13. The principles upon which a court may order a re-trial are well settled. A re-trial should only be ordered where the interests of justice require and would not occasion prejudice to the appellant. In the case of Fatehali Manji Vs Republic [1966] EA 343 the predecessor of the Court of Appeal when dealing with the issue held that:-“In general a retrial will be ordered only when the original trial was illegal or defective; it will not be ordered when the conviction is set aside because of insufficiency of evidence or for the purpose of enabling the prosecution to fill up gaps in its evidence at the first trial; even where a conviction is vitiated by a mistake of the trial court for which the prosecution is not to blame, it does not necessarily follow that a retrial should be ordered; each case must depend on its own facts and circumstances and an order for a retrial should only be made where the interests of justice require it.”

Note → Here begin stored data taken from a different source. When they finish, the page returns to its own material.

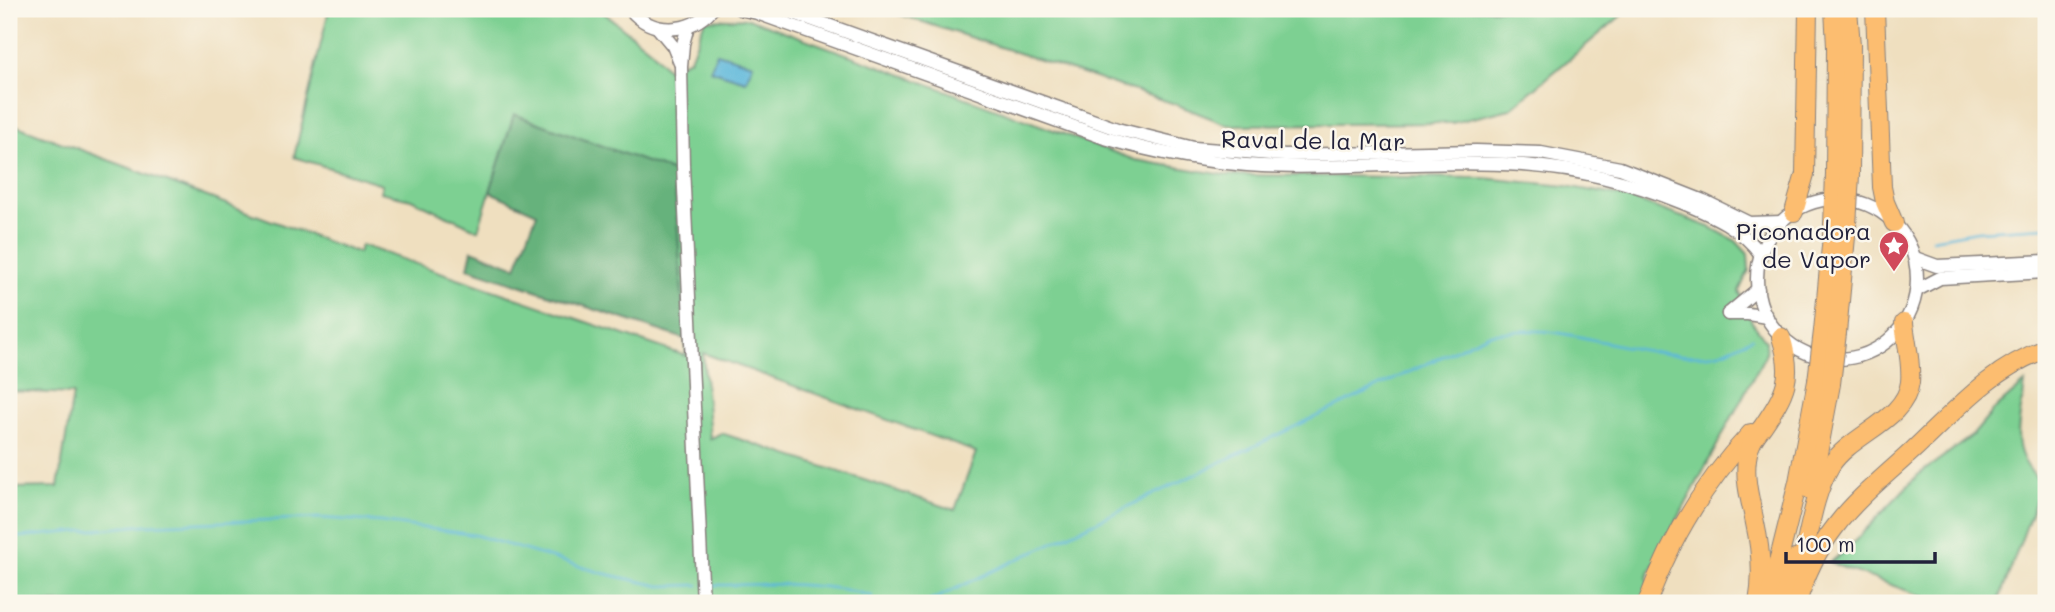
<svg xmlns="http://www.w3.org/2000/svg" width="2055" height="612" font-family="Mali,sans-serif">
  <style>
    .green { fill: #7dd092; stroke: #507966; stroke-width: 2; fill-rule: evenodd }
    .forest { fill: #66b27c; stroke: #446a5c; stroke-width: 2 }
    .water { fill: #5cb7da; stroke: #3f6c8a; stroke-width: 2 }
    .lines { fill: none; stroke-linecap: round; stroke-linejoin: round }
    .stream { stroke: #5cb7da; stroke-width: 2.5 }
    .minor-casing { stroke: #88807d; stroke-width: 15 }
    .highway-casing { stroke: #88807d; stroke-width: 20 }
    .minor { stroke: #fff; stroke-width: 12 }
    .highway { stroke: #fcbd6f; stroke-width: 18 }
    .highway-bridge-casing { stroke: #88807d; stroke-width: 20; stroke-linecap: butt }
    .highway-bridge { stroke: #fcbd6f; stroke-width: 18 }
    .labels { text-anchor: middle; stroke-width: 5; stroke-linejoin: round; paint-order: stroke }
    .street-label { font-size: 24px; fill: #22223b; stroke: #fbf7ec }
    .poi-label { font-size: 24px; fill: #22223b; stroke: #fbf7ec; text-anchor: end }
  </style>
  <rect width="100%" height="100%" fill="#fbf7ec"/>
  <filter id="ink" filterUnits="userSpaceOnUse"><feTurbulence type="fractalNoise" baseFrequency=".0143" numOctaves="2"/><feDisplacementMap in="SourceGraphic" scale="14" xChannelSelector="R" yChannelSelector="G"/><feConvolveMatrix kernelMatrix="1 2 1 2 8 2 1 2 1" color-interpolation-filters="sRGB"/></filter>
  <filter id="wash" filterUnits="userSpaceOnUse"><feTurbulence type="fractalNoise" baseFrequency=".00686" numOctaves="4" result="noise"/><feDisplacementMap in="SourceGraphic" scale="28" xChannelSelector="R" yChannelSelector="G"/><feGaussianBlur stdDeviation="1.57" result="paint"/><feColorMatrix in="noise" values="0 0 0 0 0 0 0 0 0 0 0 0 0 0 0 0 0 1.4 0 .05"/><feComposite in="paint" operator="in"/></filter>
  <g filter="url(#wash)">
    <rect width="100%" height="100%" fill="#efdfbf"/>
    <g class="green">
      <path d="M 329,9 L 599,9 L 652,51 L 667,69 L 690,59 L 705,20 L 748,18 L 1135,160 L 1225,175 L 1483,178 L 1566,186 L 1626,197 L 1710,227 L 1736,241 L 1748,254 L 1749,270 L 1739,291 L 1752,322 L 1766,341 L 1765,355 L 1647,577 L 1653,603 L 9,603 L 9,488 L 58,487 L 73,394 L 9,391 L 9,123 L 358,253 L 361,245 L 686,356 L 673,172 L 514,115 L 478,230 L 411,199 L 380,192 L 382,184 L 294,157 ZM 703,353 L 976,452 L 955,510 L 721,433 L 710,439 Z"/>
      <path d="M 883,9 L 1629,9 L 1510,109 L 1452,123 L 1228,125 L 1175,104 Z"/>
      <path d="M 2025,383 C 2020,428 2006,448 2042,484 L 1998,603 L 1941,603 L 1830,563 L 1851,545 L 1918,475 L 1973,435 L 1993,411 Z"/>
    </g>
    <path class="forest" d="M 514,114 L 674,172 L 685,339 L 468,268 L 472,250 L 516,267 L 537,213 L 490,192 Z"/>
    <path class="water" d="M 717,53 L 753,64 L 746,81 L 710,70 Z"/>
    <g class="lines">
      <g class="stream">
        <path d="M 1932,239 L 1977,231 L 2046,227"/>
        <path d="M 9,538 L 145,525 L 319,518 L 381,522 L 475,535 L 602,573 L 660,586 L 698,585"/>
        <path d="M 705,585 C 761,585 817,580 872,596"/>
        <path d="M 926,603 L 1489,334 C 1513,331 1535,329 1559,333 C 1604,340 1662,359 1707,355 C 1723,354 1738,345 1752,338"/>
      </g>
    </g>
  </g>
  <g filter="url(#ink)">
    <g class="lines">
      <g class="minor-casing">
        <g id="minor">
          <path d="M 630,9 C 652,36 690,34 712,9"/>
          <path d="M 740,9 L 757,13 L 1105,138 C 1156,153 1209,163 1262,166 C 1349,170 1436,159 1523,165 C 1578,169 1632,182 1683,203 C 1712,215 1743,228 1761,255"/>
          <path d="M 783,9 L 1117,129 L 1194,148 L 1285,155 L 1476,151 L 1541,153 L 1620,168 L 1704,201 L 1749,223 L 1782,222"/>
          <path d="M 688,26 L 683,44 L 681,67 L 683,166 L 703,603"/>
          <path d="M 658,28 L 673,46 L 680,63"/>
          <circle cx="1837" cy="279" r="80"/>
          <path d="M 1915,258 L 1937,266 L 2046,261"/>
          <path d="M 1917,290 L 1940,278 L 2046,272"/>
          <path d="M 1728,314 L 1758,289"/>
          <path d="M 1728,314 L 1748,314 L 1767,317"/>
        </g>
      </g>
      <g class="highway-casing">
        <g id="highway">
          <path d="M 1834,9 L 1836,47 L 1835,174"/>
          <path d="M 1848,9 L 1851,45 L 1850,175"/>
          <path d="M 1875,9 L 1882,187 L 1885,202 L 1894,223"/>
          <path d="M 1794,212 L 1805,174 L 1808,9"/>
          <path d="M 1823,331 L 1833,225"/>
          <path d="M 1837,333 L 1847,226"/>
          <path d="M 1811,491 L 1831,384"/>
          <path d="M 1799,573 C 1808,540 1813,494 1831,465 C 1851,434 1906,420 1910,382 C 1912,363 1906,342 1904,323"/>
          <path d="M 1647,603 C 1670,540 1705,482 1751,433"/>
          <path d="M 1758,603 C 1763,576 1761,550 1755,523 C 1751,503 1744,481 1747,459 C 1748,446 1755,436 1763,426 C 1786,392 1794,377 1781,337"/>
          <path d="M 1768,603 L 1798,482 L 1817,381"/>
          <path d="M 1783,603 L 1795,559"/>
          <path d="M 1797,603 C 1805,576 1817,550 1835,527 C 1856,499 1885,476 1911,452 C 1953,413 1991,368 2046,349"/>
        </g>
      </g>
      <use href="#minor" class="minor"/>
      <use href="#highway" class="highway"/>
      <g class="highway-bridge-casing">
        <g id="highway-bridge">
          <path d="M 1833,225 L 1835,174"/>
          <path d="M 1847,226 L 1850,175"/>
          <path d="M 1817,381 L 1823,331"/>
          <path d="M 1831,384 L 1837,333"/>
        </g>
      </g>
      <use href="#highway-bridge" class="highway-bridge"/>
    </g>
  </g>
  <defs>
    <g id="sight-pin" transform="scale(1.575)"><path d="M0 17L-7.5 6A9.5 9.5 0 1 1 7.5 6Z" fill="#d1495b" stroke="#fbf7ec"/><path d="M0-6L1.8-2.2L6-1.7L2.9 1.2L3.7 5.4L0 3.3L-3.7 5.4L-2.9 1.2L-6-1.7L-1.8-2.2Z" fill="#fff"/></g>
  </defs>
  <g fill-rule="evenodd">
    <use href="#sight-pin" x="1894" y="246"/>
  </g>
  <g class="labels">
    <g class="street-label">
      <text transform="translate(1313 141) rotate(1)" y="8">Raval de la Mar</text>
    </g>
    <g class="poi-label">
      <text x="1871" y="240">Piconadora<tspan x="1871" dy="28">de Vapor</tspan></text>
    </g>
  </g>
  <rect width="2055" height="612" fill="none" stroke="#fbf7ec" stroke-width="35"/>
  <path d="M1786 552v10h149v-10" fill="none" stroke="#22223b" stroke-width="3.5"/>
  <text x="1796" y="552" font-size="21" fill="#22223b" stroke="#fbf7ec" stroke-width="5" paint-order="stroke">100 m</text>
</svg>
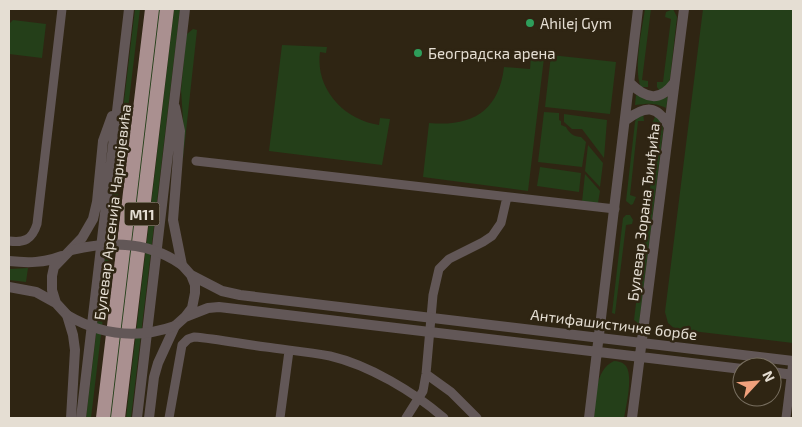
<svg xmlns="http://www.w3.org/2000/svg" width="802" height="427" font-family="'Exo 2',sans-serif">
  <rect width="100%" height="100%" fill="#2f2513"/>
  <path fill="#243f19" d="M135 9H140L91 418H86Z
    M155 9H161L113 418H108Z
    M174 9H180L131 418H126Z
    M645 9H651L642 80 648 81V87H641C633 70 642 29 645 9Z
    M673 9 677 17 670 79 667 86 659 90 657 87V82H663L671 19 665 17 666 12Z
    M703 9H793V343L675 329 668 323 665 312Z
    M13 20 46 24 42 58 9 54V24Z
    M193 29 197 30 183 159 184 134 181 90 186 38 187 34Z
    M282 45 327 47 326 53 320 52C315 89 344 120 379 125L380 118 390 119 382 165 269 151Z
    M551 55 616 62 610 114 545 107Z
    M531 57 544 58 528 191 423 177 429 123C472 127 499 111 504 67L530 69Z
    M636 95 654 100 668 97 666 108C653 102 648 104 635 105Z
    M544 112 559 113V120L561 121V125L566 127C569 133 574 137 581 137L586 142 582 167 538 162Z
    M643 113 644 121H638L630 195 636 197 633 204 631 205 626 201 635 122 637 117Z
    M564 114 607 120 604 158 582 129H572L564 122Z
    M656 115 662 121 663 132 639 324 634 320 658 124 652 123Z
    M588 145 603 163 600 187 585 171Z
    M540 167 581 173 579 192 537 186Z
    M585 174 600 191 598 203 582 202Z
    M626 215H630L633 220 632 224 626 225 615 314 612 313 623 218Z
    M28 268 26 282 9 280V269Z
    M614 361C618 361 622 362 625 365 634 374 626 406 624 418H594C596 400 594 370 614 361Z"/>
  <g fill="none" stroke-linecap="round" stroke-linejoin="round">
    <path stroke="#625757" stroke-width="9" d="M196 161 615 209
      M9 241C24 243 32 240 37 224L62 9
      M426 374 451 392 477 418
      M169 418 182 345 188 339 194 337C218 339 242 344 266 347 287 350 309 352 330 356 369 365 414 392 444 418
      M280 418 289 351
      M406 418 423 391 426 374 433 295 439 269 449 259 483 242 492 236 501 223 507 197
      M786 418 793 361"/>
    <path stroke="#625757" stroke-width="10" d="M630 83C646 99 660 102 674 83
      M626 120C645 106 657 104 669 127
      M9 261C28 263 44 263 62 256
      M191 275 222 291 240 295 793 361
      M9 287 36 292 56 303
      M185 317 208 308 219 307 742 369
      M772 372 793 375
      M71 418 75 350 73 335 67 315 56 303 52 290V276L54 267 82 238 93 219 97 202 103 141 112 116
      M81 418 129 9
      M137 418 185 9
      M149 418 154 377 158 363 175 326 185 317 192 308 195 293V285L191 275 182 265 173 220 180 131 175 107
      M589 418 638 9
      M632 418 684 9"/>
    <path stroke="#aa9090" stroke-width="14" d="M103 418 152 9
      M118 418 167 9"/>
    <path stroke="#625757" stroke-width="10" d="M72 250C110 241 150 242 182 265
      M67 315C101 335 138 339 175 326"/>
  </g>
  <g fill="#2e9e5b" stroke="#2f2513" stroke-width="2">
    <circle cx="530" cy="23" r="5"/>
    <circle cx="418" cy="53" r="5"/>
  </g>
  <g text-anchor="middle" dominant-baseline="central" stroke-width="5" stroke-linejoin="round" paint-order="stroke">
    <rect fill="#2f2513" stroke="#aea699" stroke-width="1" x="124.5" y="202.5" width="35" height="23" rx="4"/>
    <g font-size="14" font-weight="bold" fill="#e5ded3">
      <text x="142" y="214">M11</text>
    </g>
    <g font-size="15" fill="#e5ded3" stroke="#2f2513" text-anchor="start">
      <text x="540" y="23">Ahilej Gym</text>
      <text x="428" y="53">Београдска арена</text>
    </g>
    <g font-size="15" fill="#e5ded3" stroke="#2f2513">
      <text transform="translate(112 212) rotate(-83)">Булевар Арсенија Чарнојевића</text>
      <text transform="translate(643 212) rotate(-83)">Булевар Зорана Ђинђића</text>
      <text transform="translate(614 324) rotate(7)">Антифашистичке борбе</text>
    </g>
  </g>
  <rect width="802" height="427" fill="none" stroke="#e5ded3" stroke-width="20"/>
  <g transform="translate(757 382) rotate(64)"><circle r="24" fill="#2f2513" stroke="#786f60"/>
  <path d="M0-4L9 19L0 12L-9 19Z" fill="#f1a17c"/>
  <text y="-8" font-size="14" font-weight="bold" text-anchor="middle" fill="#e5ded3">N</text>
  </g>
</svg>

14. In Opicho vs Republic [2009] KLR, 369, the Court of Appeal stated that:-“In general, a retrial would be ordered only when the original trial was illegal or defective. It would not be ordered where the conviction was set aside because of insufficiency of evidence or for the purpose of enabling the prosecution to fill up gaps in its evidence at the first trial. Even where a conviction was vitiated by a mistake of the trial court for which the prosecution was not to blame, it does not necessarily follow that a retrial should be ordered. Each case must depend on its own facts and circumstances and an order for retrial should only be made where the interests of justice required it.”

15. The Advocate for the appellant Mr. Nyenyire asked the court to acquit the accused since the prosecution was conceding to the appeal.

16. The appellant was charged with a serious offence of robbery with violence. I find that he will not suffer any prejudicial if he is re-tried of the offence. I order that the appellant be retried of the offence before another magistrate of competent jurisdiction other than Hon. S.K. Arome.

DELIVERED, DATED AND SIGNED AT MARSABIT THIS 20TH MARCH, 2024. J. N. NjagiJudgeIn the presence of:Mr. Ngigi for stateAppellant – presentMr. Nyenyire for AppellantCourt Asstistant - Jarso14 days Right of Appeal.